The National Trust for Historic Preservation has quietly been operating its Preservation Green Lab for a few years now and we’re finally starting to see quantifiable data verifying what preservationists have long believed – replacement windows are not the best option for home weatherization measures. With the help of the Cascadia Green Building Council and Seattle-based Ecotope, the Green Lab has issued this new report which makes it clear that storm windows combined with cellular shades is probably the best solution to weatherizing windows in our older and historic homes.

Portland was one of the cities reflected in this study, so the report should be seen as even more relevant to the owners of the thousands of Portland area homes built with traditional wood windows – most prior to World War II.

So what are a few of the takeaways from this important study?

1. Retrofitting your old windows can give you energy performance similar to that of replacement windows.

2. Nearly all retrofit measures provide a better return on investment than replacement windows.

3. The average initial cost for replacement windows in Portland is roughly twice that of a combination of exterior storm windows and insulated cellular shades.
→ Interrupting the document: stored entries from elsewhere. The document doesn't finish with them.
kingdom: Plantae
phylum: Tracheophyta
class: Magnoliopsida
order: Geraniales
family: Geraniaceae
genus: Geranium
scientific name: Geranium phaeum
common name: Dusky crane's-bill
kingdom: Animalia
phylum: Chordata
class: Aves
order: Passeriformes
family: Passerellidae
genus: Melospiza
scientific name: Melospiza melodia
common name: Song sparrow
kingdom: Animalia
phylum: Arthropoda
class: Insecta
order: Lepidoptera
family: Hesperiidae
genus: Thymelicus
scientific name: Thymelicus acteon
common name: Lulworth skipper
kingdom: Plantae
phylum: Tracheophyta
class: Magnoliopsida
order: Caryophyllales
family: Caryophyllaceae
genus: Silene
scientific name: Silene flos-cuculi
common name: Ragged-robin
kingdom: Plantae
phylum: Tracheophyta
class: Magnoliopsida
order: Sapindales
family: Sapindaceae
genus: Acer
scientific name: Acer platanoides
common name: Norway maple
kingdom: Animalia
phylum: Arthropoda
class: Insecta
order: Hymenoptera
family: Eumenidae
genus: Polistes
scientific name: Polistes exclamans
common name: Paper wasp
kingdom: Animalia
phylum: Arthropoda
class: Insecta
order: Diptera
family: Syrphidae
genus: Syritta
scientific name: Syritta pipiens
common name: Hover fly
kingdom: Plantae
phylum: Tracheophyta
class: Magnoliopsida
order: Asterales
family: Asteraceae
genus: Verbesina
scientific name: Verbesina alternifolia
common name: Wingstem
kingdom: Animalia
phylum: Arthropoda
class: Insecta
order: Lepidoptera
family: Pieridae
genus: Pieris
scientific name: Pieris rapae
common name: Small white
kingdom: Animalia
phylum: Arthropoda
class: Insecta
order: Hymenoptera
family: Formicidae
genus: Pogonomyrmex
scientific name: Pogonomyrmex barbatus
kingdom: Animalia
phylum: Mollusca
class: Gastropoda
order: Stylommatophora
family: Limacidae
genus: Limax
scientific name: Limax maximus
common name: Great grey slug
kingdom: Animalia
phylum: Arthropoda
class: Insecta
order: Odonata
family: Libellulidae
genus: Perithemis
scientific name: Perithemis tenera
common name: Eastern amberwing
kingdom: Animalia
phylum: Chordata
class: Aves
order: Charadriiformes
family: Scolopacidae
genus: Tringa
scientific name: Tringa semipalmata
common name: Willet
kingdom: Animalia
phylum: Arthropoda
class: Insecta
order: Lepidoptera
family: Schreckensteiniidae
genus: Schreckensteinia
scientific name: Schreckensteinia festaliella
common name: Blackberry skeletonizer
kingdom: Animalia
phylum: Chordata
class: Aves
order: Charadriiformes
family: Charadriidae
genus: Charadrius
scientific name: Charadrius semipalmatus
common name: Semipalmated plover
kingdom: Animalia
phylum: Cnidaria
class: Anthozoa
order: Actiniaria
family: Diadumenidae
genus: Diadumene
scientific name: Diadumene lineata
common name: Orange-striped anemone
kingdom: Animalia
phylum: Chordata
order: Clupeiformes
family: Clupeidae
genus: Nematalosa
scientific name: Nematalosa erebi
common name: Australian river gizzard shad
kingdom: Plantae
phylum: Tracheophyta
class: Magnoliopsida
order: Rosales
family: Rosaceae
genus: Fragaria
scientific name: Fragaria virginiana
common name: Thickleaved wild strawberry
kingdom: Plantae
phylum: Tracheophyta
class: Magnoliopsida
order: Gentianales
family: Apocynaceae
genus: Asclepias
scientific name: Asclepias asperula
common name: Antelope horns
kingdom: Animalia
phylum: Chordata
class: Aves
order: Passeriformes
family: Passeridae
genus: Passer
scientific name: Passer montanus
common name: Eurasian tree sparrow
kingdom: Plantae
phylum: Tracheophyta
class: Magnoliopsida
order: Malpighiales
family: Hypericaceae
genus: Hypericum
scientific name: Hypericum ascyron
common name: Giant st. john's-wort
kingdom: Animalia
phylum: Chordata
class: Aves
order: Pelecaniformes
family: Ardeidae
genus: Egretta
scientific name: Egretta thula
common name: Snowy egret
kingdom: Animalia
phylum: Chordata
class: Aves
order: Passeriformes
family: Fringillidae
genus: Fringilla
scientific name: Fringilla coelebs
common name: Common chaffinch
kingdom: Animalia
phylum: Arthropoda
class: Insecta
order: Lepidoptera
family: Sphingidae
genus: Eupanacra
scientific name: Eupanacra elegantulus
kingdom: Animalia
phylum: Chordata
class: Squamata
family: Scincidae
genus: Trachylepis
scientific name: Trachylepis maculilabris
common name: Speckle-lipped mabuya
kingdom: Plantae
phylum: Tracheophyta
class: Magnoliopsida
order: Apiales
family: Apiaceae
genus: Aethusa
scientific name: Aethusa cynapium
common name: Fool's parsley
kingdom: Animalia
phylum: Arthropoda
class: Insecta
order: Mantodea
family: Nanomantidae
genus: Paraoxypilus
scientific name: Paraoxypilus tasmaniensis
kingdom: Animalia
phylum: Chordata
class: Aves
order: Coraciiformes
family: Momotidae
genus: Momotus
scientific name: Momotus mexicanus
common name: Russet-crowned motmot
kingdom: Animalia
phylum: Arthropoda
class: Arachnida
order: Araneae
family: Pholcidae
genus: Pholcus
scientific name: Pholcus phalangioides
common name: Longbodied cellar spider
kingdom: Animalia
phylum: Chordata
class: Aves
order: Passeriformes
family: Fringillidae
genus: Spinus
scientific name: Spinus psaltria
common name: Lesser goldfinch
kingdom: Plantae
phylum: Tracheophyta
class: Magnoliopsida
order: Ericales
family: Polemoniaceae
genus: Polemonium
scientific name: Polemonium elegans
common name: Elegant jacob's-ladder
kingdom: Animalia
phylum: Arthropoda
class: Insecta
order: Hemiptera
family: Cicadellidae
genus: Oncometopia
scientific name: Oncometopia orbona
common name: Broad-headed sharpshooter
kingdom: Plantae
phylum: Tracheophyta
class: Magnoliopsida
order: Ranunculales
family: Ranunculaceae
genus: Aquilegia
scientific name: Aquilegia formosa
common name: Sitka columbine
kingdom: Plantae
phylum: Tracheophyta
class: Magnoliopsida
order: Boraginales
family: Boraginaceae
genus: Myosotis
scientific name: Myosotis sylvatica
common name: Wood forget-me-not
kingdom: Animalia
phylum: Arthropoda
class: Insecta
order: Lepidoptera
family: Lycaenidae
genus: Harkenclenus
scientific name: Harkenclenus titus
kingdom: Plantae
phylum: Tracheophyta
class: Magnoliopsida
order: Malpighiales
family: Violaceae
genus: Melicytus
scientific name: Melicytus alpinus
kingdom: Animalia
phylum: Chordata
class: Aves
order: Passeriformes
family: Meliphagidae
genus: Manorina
When you combine that with the fact that the average energy savings between these two types of weatherization measures is a mere 2-3 percentage points, you can see why replacement windows are, by far, not the best option.

You can read more about the report on the National Trust’s website here.

One final note for owners of designated historic homes:  Interior weatherization measures like installing insulated cellular shades or interior window panels, probably won’t trigger those historic design review fees that many in Portland are (rightfully) up in arms about.  So not only can you save money and energy, you might also save the hassle and cost of that process.